Fig. 3 : Vue zénithale de l’un des sondages. Crédit : Éveha, 2024.
Fig. 4 : Coupe sud de l’un des sondages. Crédit : Éveha, 2024.
Fig. 5 : Réduction au sein d’une sépulture. Crédit : Éveha, 2024.

Une exception est toutefois remarquable, puisqu’un petit sarcophage destiné à un sujet périnatal a été découvert et prélevé. La cuve de ce dernier présente un évidement interne anthropomorphe miniature. Aucun exemple similaire n’est connu de nous régionalement.


Fig. 6 : Détail du sarcophage pour immature. Crédit : Éveha, 2024.

Six de ces sépultures ont livré des vestiges osseux en bon état de conservation qui permettront d’effectuer des datations fiables des périodes de fonctionnement de cet espace.

Les recherches à venir

La post-fouille s’attachera à rapprocher les résultats obtenus des connaissances acquises lors des interventions menées sur le Puy Saint-Front ces quinze dernières années.

Si l’apport de ce suivi n’apporte que peu d’informations concernant la morphogenèse sédimentaire du Puy, les découvertes effectuées au contact de l’église et du cloître devront être comparées aux travaux d’analyse du bâti réalisés en 2012 sur la façade de l’église latine.

Une confrontation aux documents plus anciens concernant les démolitions et restaurations des bâtiments de l’évêché, situés contre la partie occidentale du cloître, paraît également prometteuse.


Fig. 7 : « Cathédrale de Périgueux.
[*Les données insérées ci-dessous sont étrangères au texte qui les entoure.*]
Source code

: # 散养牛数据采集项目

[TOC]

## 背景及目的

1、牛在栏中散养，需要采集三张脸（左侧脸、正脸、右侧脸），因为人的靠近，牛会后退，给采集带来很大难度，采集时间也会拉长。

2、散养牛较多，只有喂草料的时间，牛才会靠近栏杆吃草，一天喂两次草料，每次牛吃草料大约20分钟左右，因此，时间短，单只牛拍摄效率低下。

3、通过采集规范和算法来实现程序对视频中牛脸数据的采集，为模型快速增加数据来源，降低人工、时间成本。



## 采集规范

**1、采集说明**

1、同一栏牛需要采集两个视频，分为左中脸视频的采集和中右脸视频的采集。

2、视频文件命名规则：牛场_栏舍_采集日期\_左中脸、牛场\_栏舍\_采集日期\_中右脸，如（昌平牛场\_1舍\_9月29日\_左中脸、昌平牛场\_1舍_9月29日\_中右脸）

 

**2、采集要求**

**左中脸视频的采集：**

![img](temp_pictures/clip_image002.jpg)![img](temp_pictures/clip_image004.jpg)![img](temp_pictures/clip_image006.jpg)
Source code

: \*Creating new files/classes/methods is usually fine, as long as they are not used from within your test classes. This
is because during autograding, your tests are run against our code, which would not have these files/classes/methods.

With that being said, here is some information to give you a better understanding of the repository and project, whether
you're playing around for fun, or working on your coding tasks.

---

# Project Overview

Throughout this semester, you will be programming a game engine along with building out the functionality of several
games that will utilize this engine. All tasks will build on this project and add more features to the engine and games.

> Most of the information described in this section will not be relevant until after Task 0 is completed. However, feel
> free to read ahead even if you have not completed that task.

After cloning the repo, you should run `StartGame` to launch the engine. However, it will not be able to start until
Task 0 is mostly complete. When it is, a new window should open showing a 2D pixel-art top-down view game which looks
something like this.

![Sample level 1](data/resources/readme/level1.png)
Élévation du mur du cloître, côté de la place de la Claustre ». Par Paul Louis Boeswillwald, architecte diocésain. 1905, Archives Nationales, Documents numérisés : CP/F/19/7815,F/19/7815/PHOTO. Crédit : Éveha, 2024.

Le petit corpus d’inhumations fera l’objet d’une étude anthropobiologique afin de caractériser le recrutement de cette aire d’inhumation et l’état sanitaire de la population inhumée.